Chinese Premier Wen Jiabao delivered a government work report during the opening meeting of the Fifth Session of the 11th National People Congress in Beijing, March 5, 2012.The 7.5% GDP growth target for this year set by China’s prime minister, Wen Jiabao, in his speech opening the National People’s Congress (NPC), above, is an exercise in expectations management. The expectation being set is that China will continue on its steady path of moving the economy up the development ladder with its commensurate long-term slowing of growth.

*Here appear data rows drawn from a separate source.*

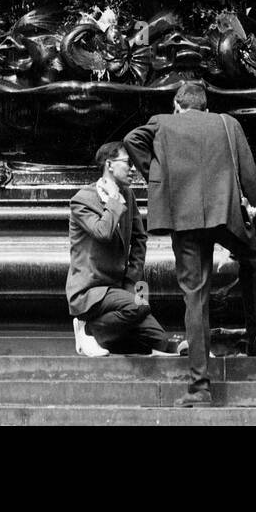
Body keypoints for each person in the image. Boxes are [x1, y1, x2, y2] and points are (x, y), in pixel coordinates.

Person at [124, 82, 256, 407]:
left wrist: (157, 174)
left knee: (195, 298)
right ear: (205, 106)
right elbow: (250, 177)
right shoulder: (227, 122)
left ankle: (199, 388)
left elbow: (131, 140)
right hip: (226, 216)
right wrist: (254, 200)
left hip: (183, 218)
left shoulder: (162, 122)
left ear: (177, 105)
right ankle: (255, 336)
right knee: (252, 260)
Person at [66, 141, 181, 359]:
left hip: (120, 287)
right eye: (128, 163)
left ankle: (107, 337)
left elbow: (140, 238)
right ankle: (87, 330)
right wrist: (114, 200)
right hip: (91, 291)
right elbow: (102, 232)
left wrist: (133, 280)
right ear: (109, 165)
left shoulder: (128, 195)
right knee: (138, 309)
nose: (133, 169)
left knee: (158, 335)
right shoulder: (82, 200)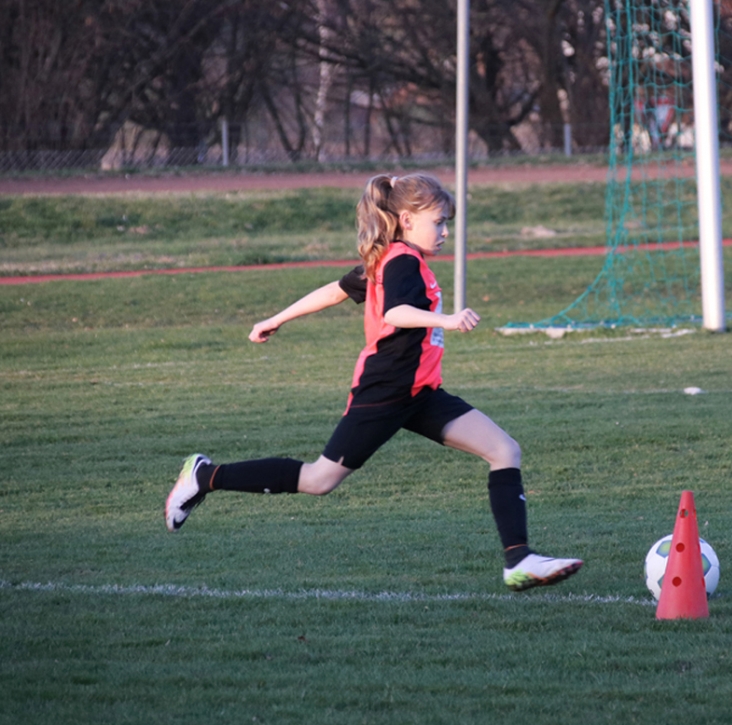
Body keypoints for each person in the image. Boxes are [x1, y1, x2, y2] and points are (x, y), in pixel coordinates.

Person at [165, 173, 583, 592]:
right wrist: (448, 319)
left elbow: (335, 290)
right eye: (438, 222)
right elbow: (396, 313)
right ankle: (205, 476)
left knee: (504, 450)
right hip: (385, 392)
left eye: (447, 223)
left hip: (420, 394)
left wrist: (276, 319)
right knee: (318, 480)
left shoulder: (392, 257)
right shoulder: (402, 261)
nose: (445, 232)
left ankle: (519, 561)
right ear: (406, 219)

It says that Beijing sees a ‘soft’ not a ‘hard’ landing for the economy in the near term, that a quick repeat of the post-2008 global financial crisis stimulus is unlikely, and that the new leadership will continue on the course the outgoing one is leaving it, as outlined in the current five-year plan. That may seem like a lot of signaling for a single number to undertake, but 7.5% GDP growth should be considered more a floor below which central government doesn’t want to see growth fall than as a number to be hit.

Growth consistently exceeds the targets Beijing sets for it. The 2006-10 five-year plan targeted an average annual growth rate of 7.5% annual growth; 9.1% in 2009 was the slowest it managed. That was also faster than the 8.0% rate Wen has announced on each opening of the NPC since 2004 until this year. The current five-year plan (2011-2015) targets a annual average target GDP growth rate of 7%, incidentally. There are central government targets, and central government targets.

Then there are provincial government targets. China’s provinces have set, on average, 11% annual growth rates for their 2011-2015 five-year plans. Not one of them is planning for less than 8% average annual growth. This Bystander is not sure who, if anyone, will be setting foot on Wen’s new floor. That is the least one should expect.